SOURCE
※
We've learned a lot about Rust and this exam didn't really test us on those concepts, but I suppose that is what the homework is for.

Exactly — although several of the questions on the exam could definitely benefit from understanding Rust well, including the memory isolation question and modern processor design question.

Other than question 8, I felt as if this exam was extremely fair and would be a relatively good reflection on what I have learned from the course. I felt question 8 could have been expressed a bit more clearly, as I was not certain what sort of answer or level of the detail the question was eliciting.

This was, indeed, a very open ended question, and something PhD dissertations could be written about and companies are investing billions of dollars to figure out. But, I think you know enough from this class to have some good ideas on it, and most submitted answers were at the level of detail and depth I was expecting (although not nearly as creative as I was hoping for!)

Mostly, though the availability of so many resources does act somewhat as a crutch.

I don't understand this — you aren't required to use any resources you don't want to, but I guess it does require more thought on your own to reconcile different definitions and explanations in different resources (but that is an important ability to develop).

Do you have any other comments about the exam, the course so far, or

what you hope for the rest of the semester?

With questions like the ones on this test, I'm always worried that I will miss some crucial detail that the questioner was "looking for." My answers tended to be a bit long as a result. I hope that's not a problem.

Short, clear answers are almost always better, but I understand that most of you have suffered under grading schemes like the SAT essays, so have been mistrained to write long answers that attempt to hit on all the secret grading criteria. In the real world, overly long writing is unlikly to be read, and its not about hitting all points on some mysterious list of desired items, but about making a clear, concise, and convincing argument.

On another note: I understand you are tenured, but telling your class of mostly White and Asian males that you don't want to listen to White and Asian males is an easy way to have students lose faith.

I think you very much misunderstood my comments about implicit assumptions - I certainly didn't say anything about not wanting to listen to white and Asian males, only about want to do an experiment to try and change the classroom dynamic where we weren't hearing from anyone else. Sorry if it came across as not wanting contributions from white males, that was definitely not my intent.

Yes, but I believe it also greatly helped that a group of us met to discuss and answer the class notes to review before the test. We plan to continue to do so on a regular basis each week.

Great! I think this is very useful, and would encourage others to do it also. It is also encouraged to post comments on the course site about questions in the class notes.

I really like the book, and I think it would be good to emphasize the readings from it. Sure the sample code is written in C (would a good final project be to rewrite the samples in Rust?), but I find it to be a very interesting and accessible book to read. Reading through it before the exam really helped me to solidify my understanding of in class material.
※
DATA RECORDS
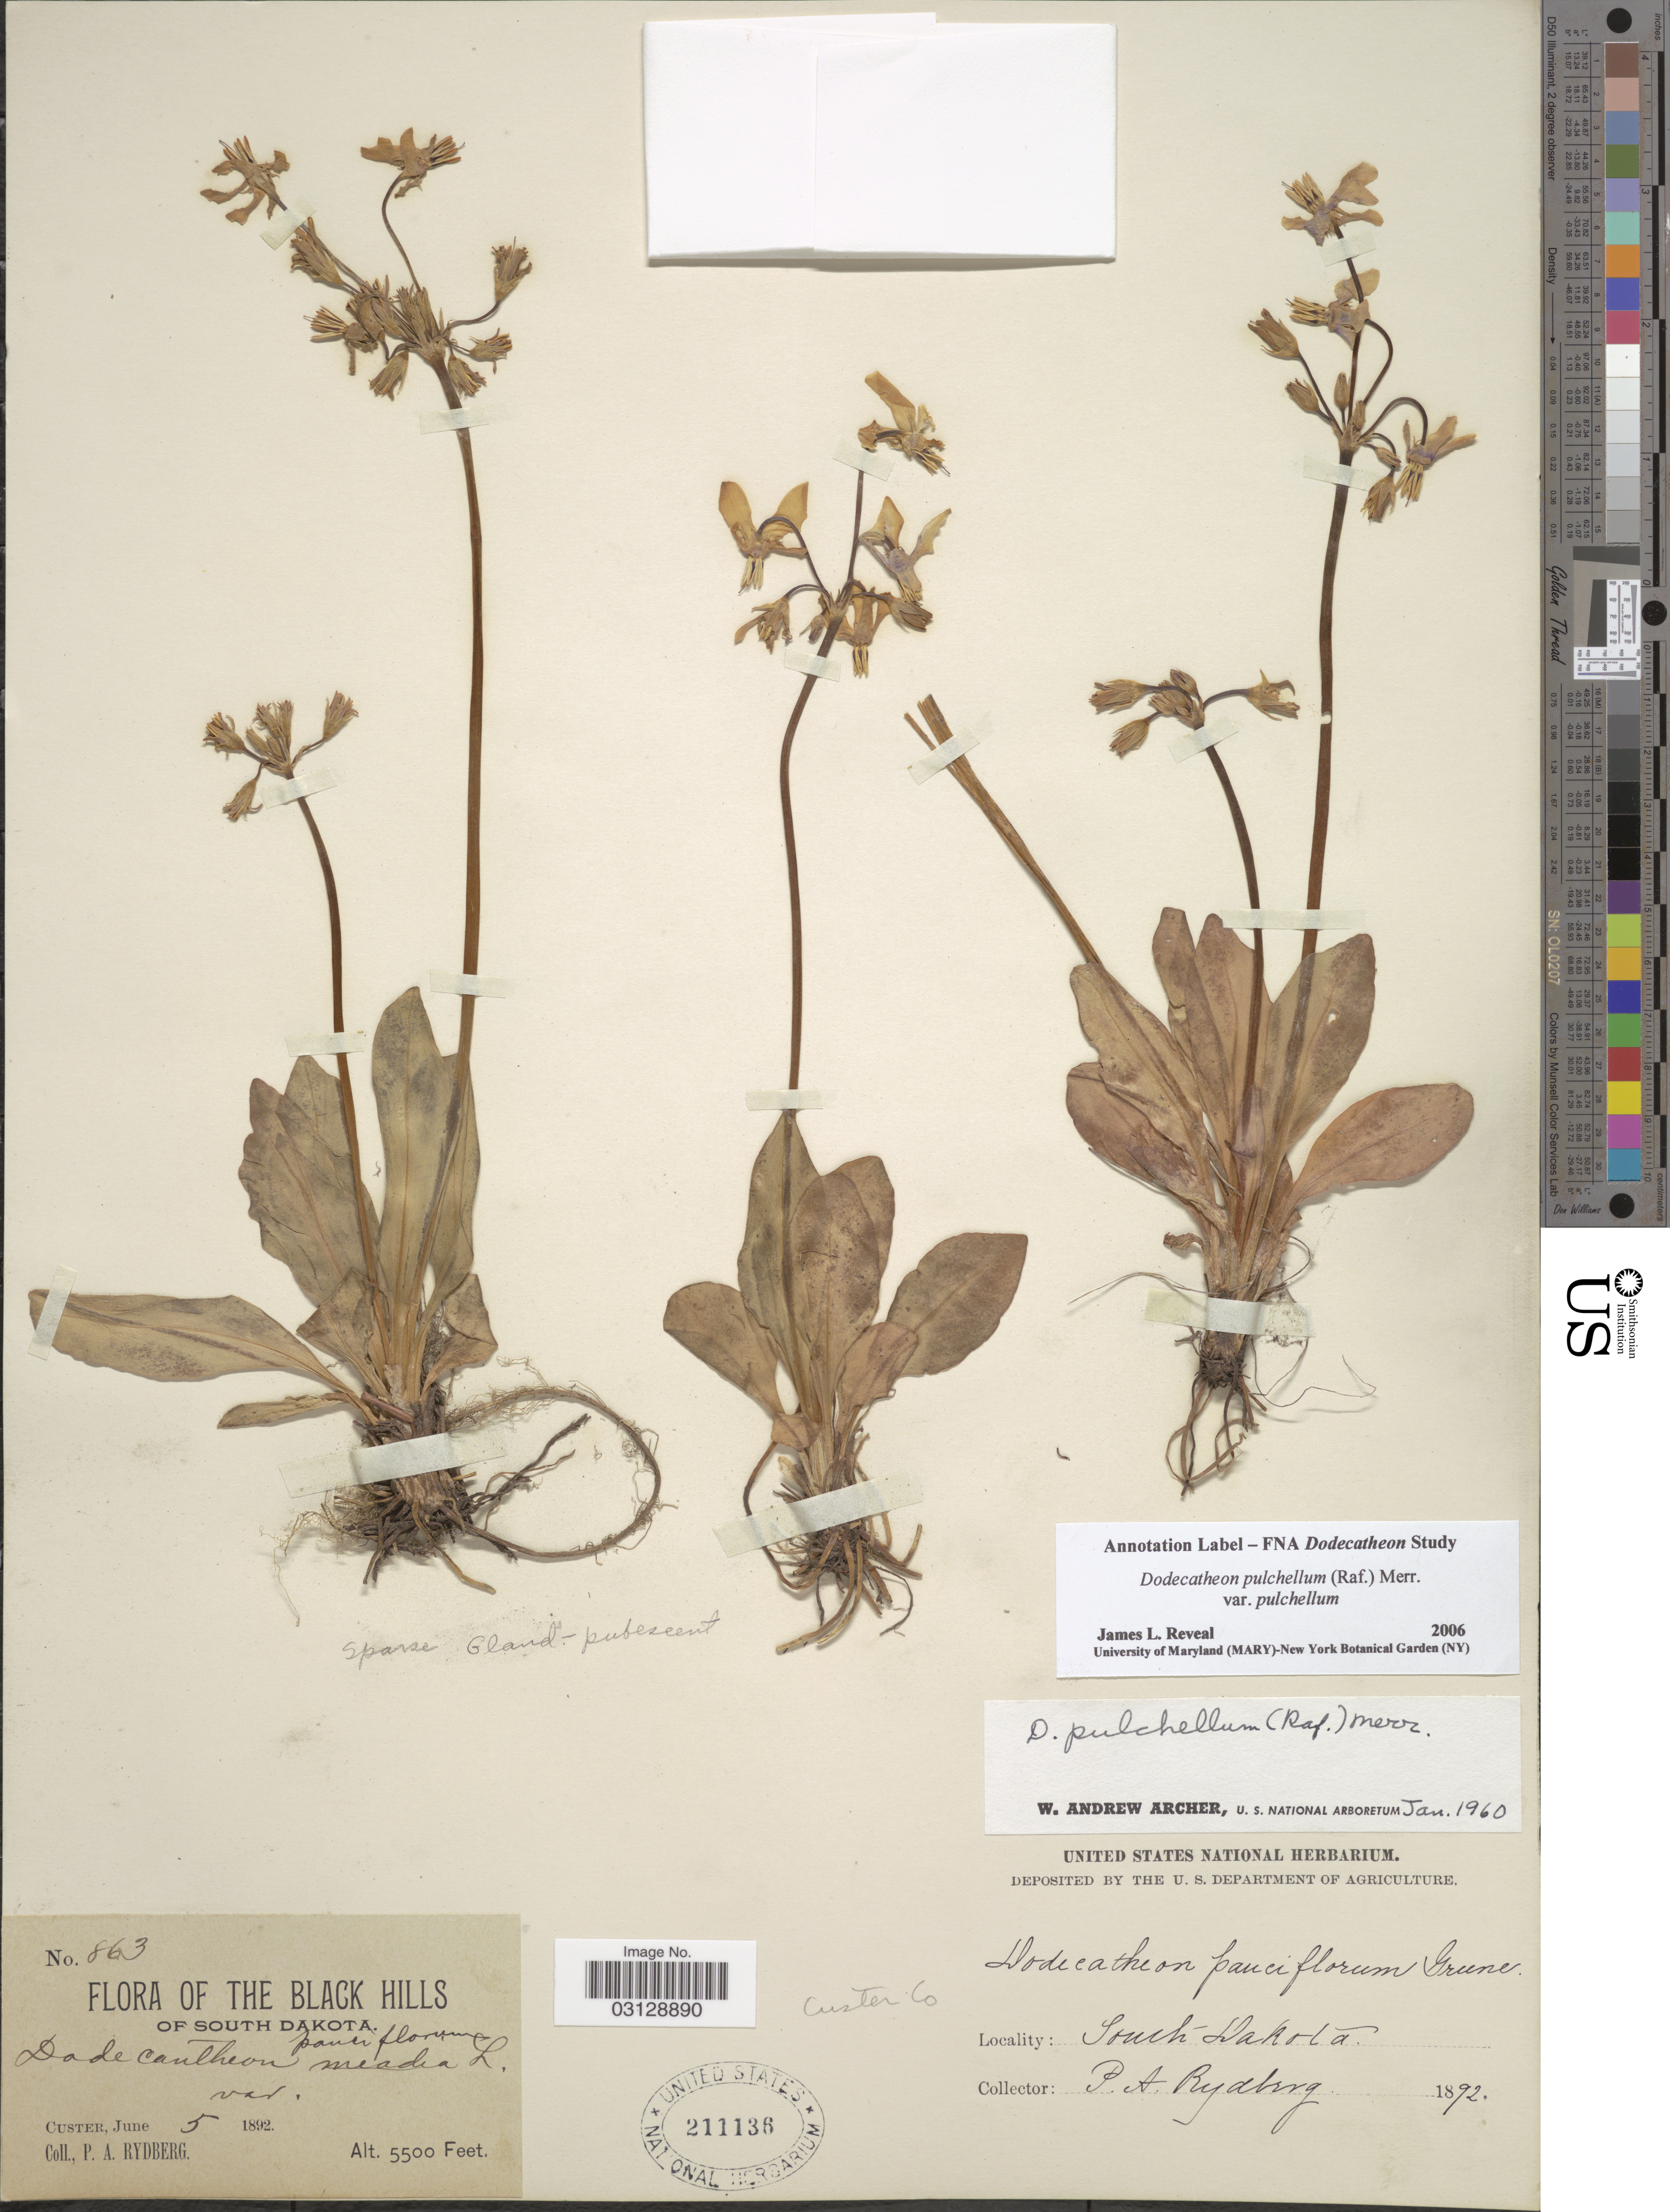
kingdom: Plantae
※
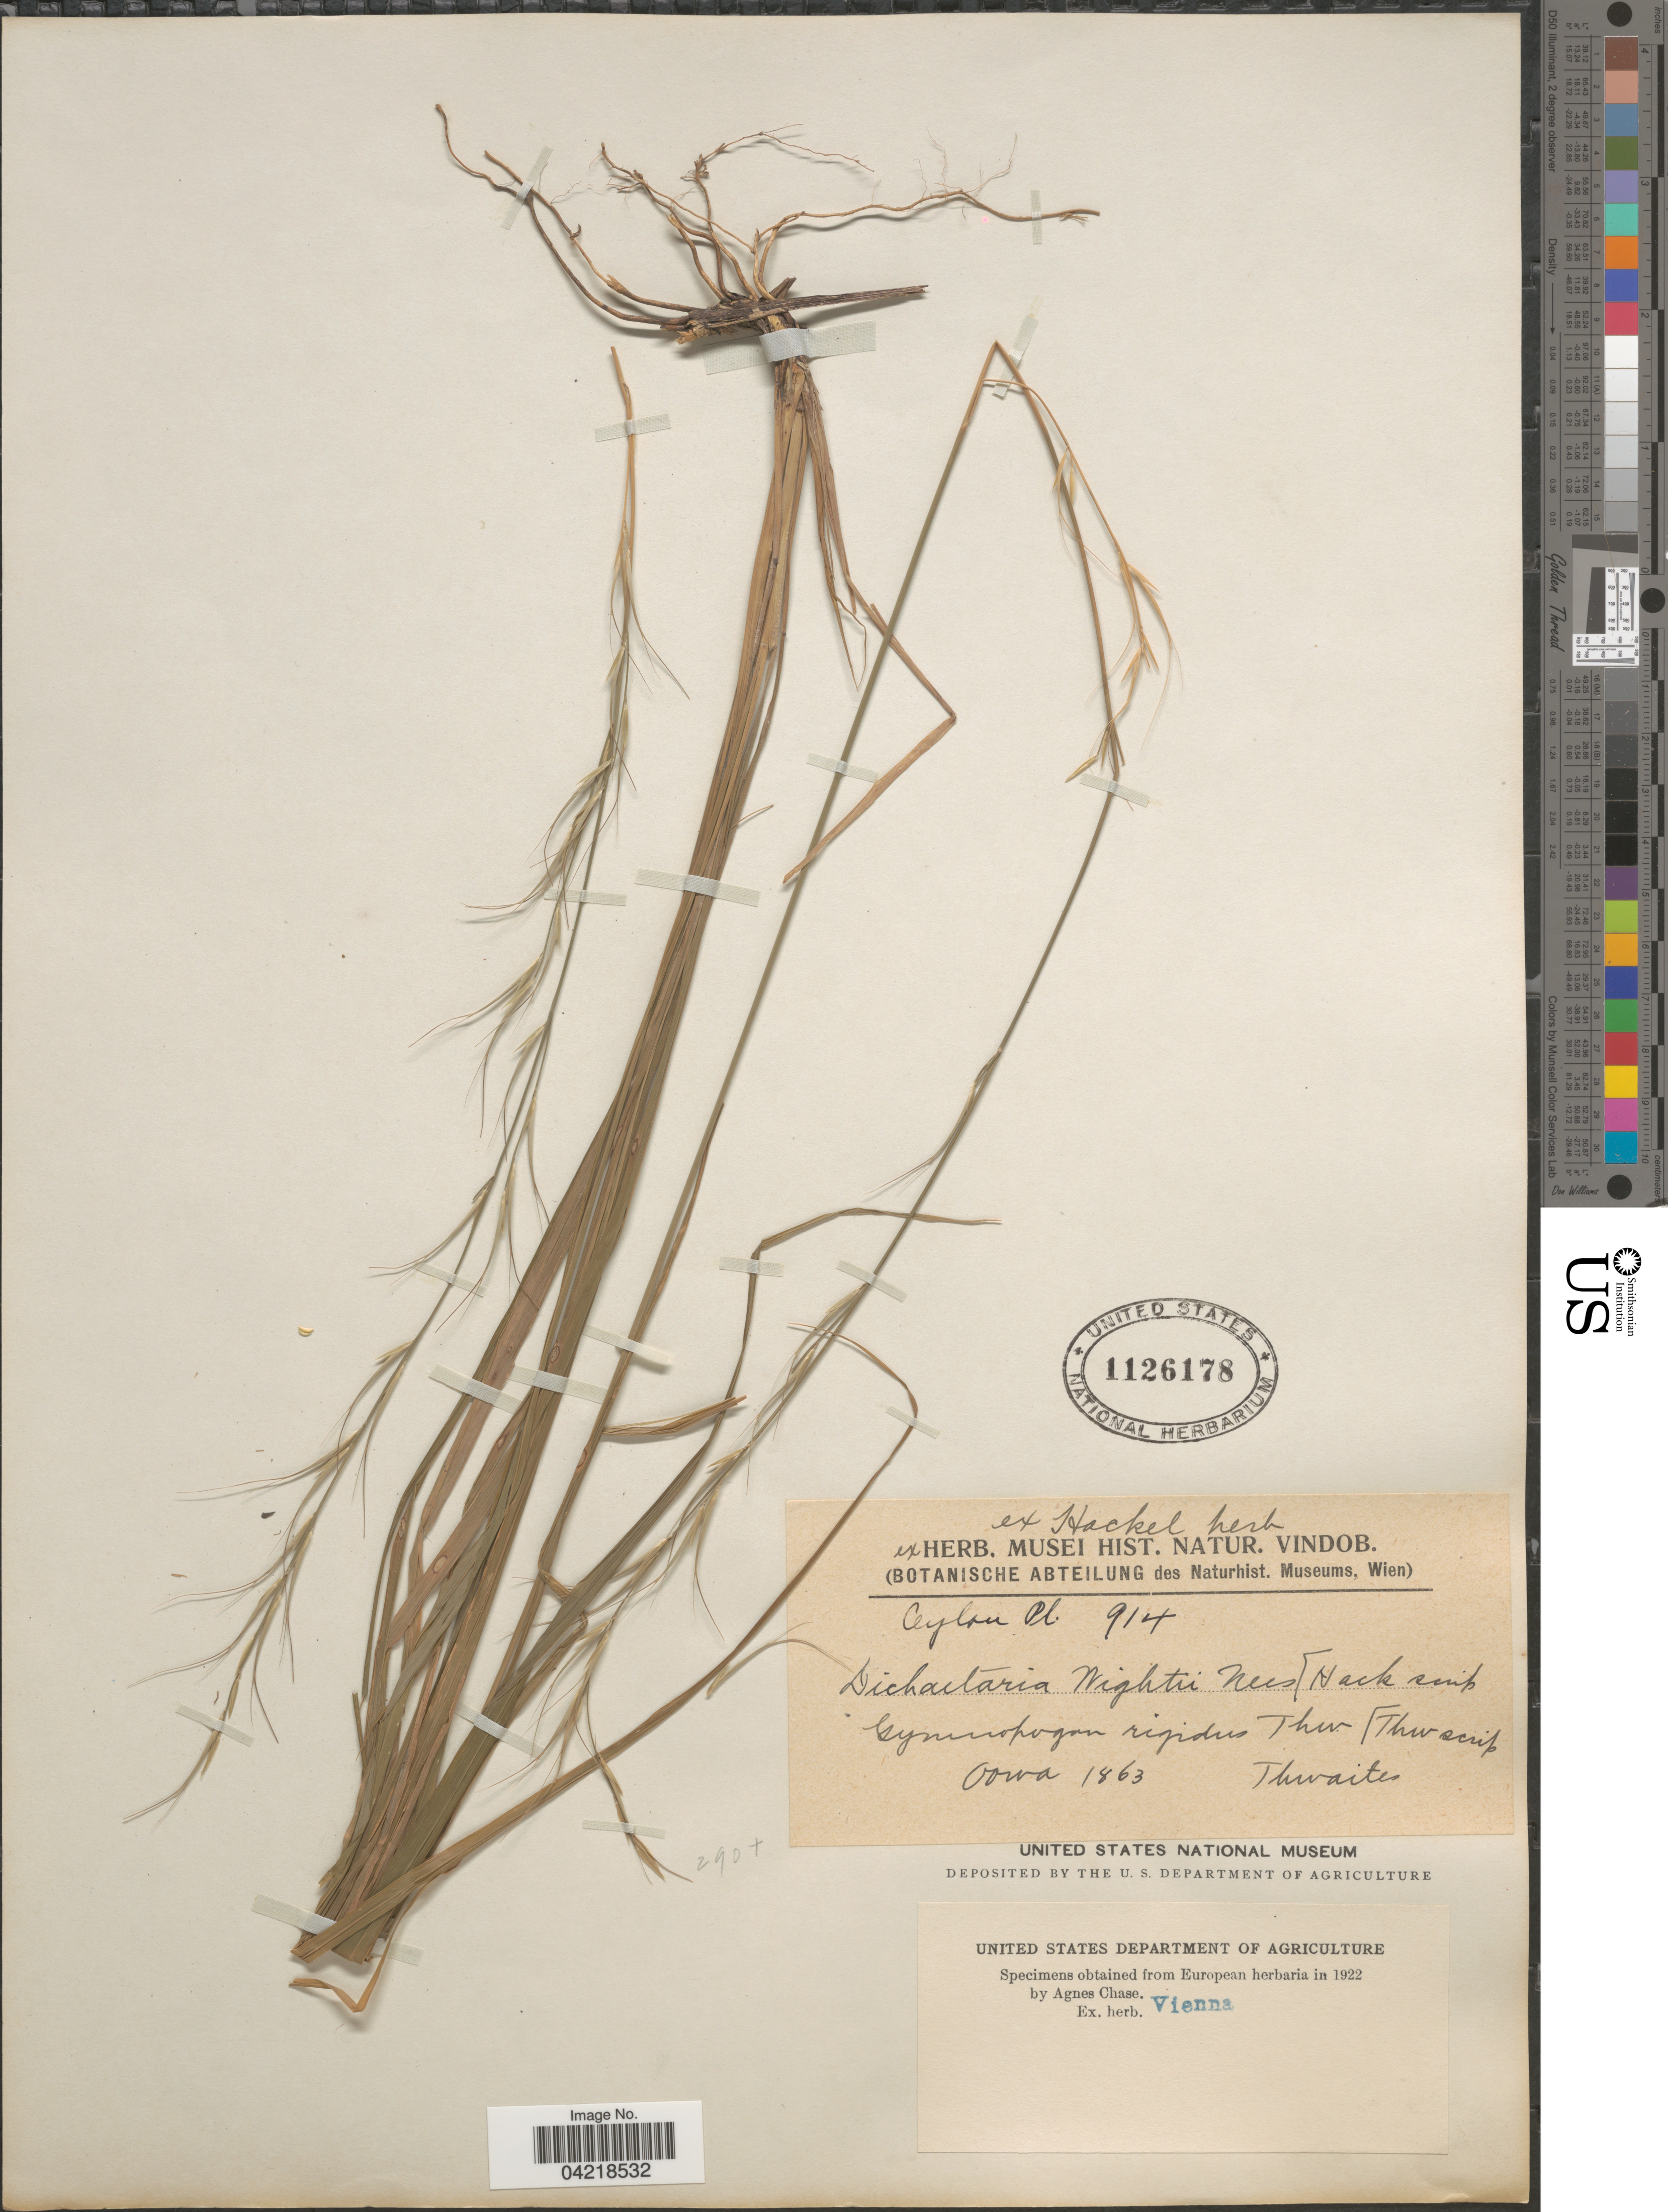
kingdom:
※
TASK 1
Copy the exam feedback from "Mostly, though the" to "ability to develop).".
TASK 2
Answer these questions from the exam feedback:
(a) Which two exam questions are named as ones that could benefit from understanding Rust well?
(b) In what language is the sample code in the book written?
(c) How often does the group that met before the test plan to keep meeting?
TASK 3
Write what comes next in the exam feedback, picking up after its final sentence.

WRITTEN ANSWER 1
Mostly, though the availability of so many resources does act somewhat as a crutch.

I don't understand this — you aren't required to use any resources you don't want to, but I guess it does require more thought on your own to reconcile different definitions and explanations in different resources (but that is an important ability to develop).

WRITTEN ANSWER 2
(a) The memory isolation question and the modern processor design question.
(b) C.
(c) Each week, on a regular basis.

WRITTEN ANSWER 3
This is a good point! I've been a bit lax in including links to the relevant book sections in the class notes, but will try to remember to do this more. I do encourage everyone to look at the book for relevant and interesting material. It would definitely be a great project to update parts of the book to use Rust examples!

I wish there was more documentation for Rust! I am glad the graders are being lenient, however. I look forward to seeing what this class will become after Rust is completed!

There's more and better documentation every day (and I do hope students in this class will continue to contribute to improving what is available)! I'm not sure a program language is ever "completed", but I expect Rust 1.0 to be released by the end of 2014.

Are we going to go over the answers? Hopefully so

Yes, sorry it took so long! But, hopefully the discussion here is helpful, and I will discuss (at least) one of the questions in class. If there are things that it would still be useful to discuss after this, please let me know. (You can use the comments below.)

I felt that since the exam was open resources, there could be more than 8 questions. I do not think it would be a long exam if it was 10 questions or just bit longer.

I suppose, but I think there were enough questions to cover a good range of topics, and I'm not sure what making the exam open resources has to do with the number of questions. If anything, I would need more questions in a closed resources exam to avoid the risk of unfairly evaluating students who forget some topic covered by a question.

I love operating systems. I have installed and messed with several versions of Windows and about 6 different Linux systems. And I feel like a lot of this class is about Rust and not operating systems.

I think you are spending a lot of time learning Rust for the problem sets, so understand why you feel that way. But, if we were using some other language, you would be spending a lot of time learning that language; even if you think you already know C, to use C in a way that would be reasonable for this class would require spending far more time on C-specific issues than were have spend on Rust. If you look at what we've actually done in class, less than 20% of the class time has been on Rust.

I feel like I am spending at least ten times as much time learning to write Rust code than I am learning about operating systems in this course. Trying to complete assignments in a language with a buggy compiler and half-written documentation is frustrating. I enjoy programming, but knowing that I will not use this language going forward makes learning it feel like a waste of my time.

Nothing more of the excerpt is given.